Translator: Robert Tucker
Reviewer: Denise RQ We use a lot of energy as a planet. By 2050, our average power consumption
will be 28 terawatts, that's 12 zeros after 28. The only resource that's available
to supply to this demand is the sun. We have about 100,000 terawatts striking at the Earth's surface
when the Sun is shining. And after we subtract away
the ocean, mountains, and so forth, the usable energy is about 600 terawatts. So that's still in far excess
of our utilization. But there's a problem with the Sun; it doesn't shine all the time,
and it doesn't shine everywhere. This is a picture, a photo,
from the International Space Station showing the United States
half in daytime and half in nighttime. This is one problem of the Sun. The second problem
is that the Sun doesn't shine where we need it to shine. We have here London, Tokyo, and Chicago. So if you've been to these places
or lived in those places, you know that the sun[light]
is not abundant. Yet, these are giant metropolises
in which we have huge population centers. So you may ask, "How about Texas?"
There's plenty of sun in Texas, right? That's not entirely true. Even in the summer, you have thunder storms
that limit the availability of the Sun. So the big problem with solar
is that it is not available when and where it is needed,
at least not all the time. So the vision we have is
to make energy available when and where it's needed. So, roughly speaking,
we can divide it into several processes. One, we have a carbon-free
source, like the sun. We have to first capture it, then we have to think
about how to store it - and that's going to be
the bulk of my talk today - we have to deliver it,
and we have to utilize it. We already do this today, pretty well. We can take solar panels
as a way to capture sunlight, turn that into electricity, we can store it in batteries,
like our iPhones or electric cars, we can deliver it using
the conventional electric grid, and we can use it. But the problem lies with storage.

• • •

What is being asked:
List the processes the solar energy transcript above names for handling energy from a carbon-free source like the sun.

Entries provided:
• • •

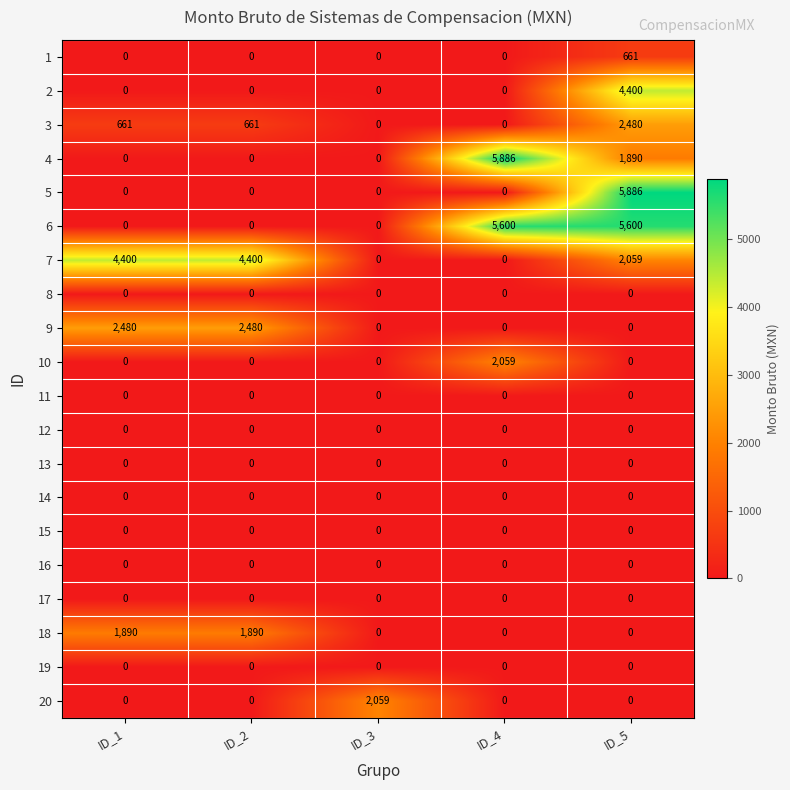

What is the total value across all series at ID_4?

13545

• • •

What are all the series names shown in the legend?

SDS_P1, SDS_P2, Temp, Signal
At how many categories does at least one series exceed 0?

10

• • •

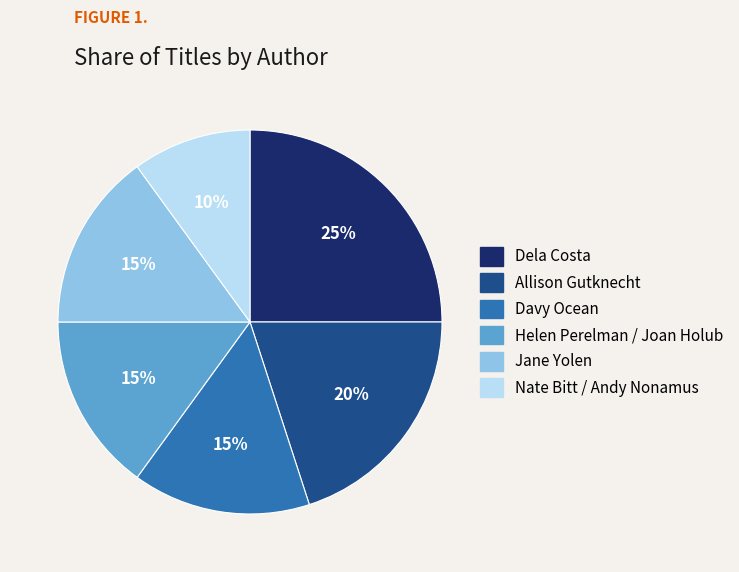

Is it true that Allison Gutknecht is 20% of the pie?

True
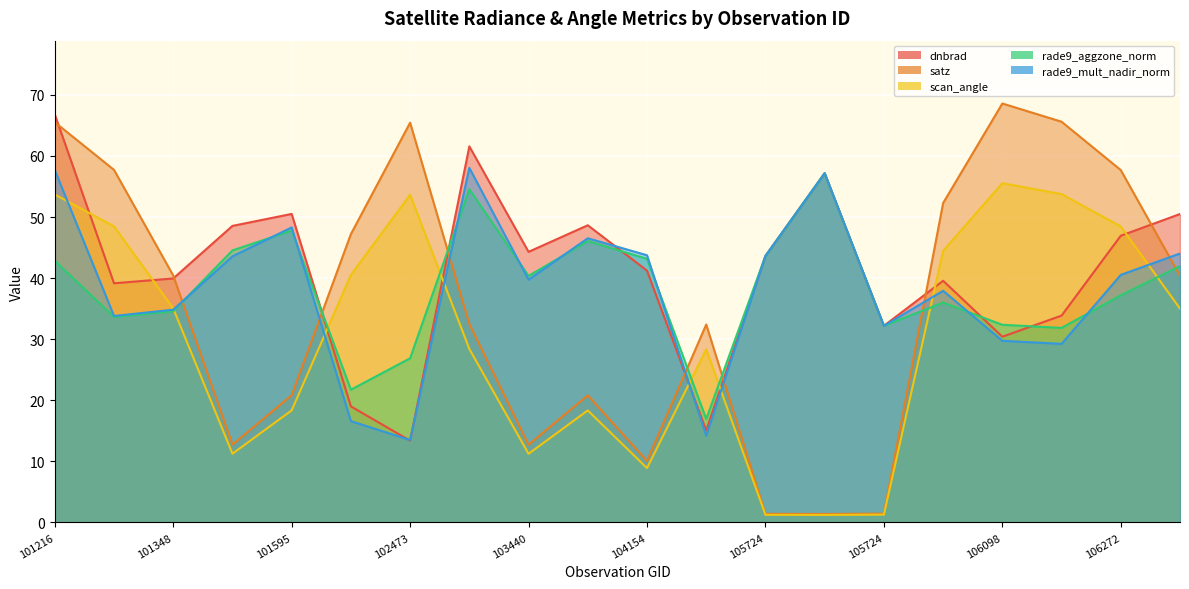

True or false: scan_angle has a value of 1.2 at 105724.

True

• • •

Your solution:
Capture, store, deliver, utilize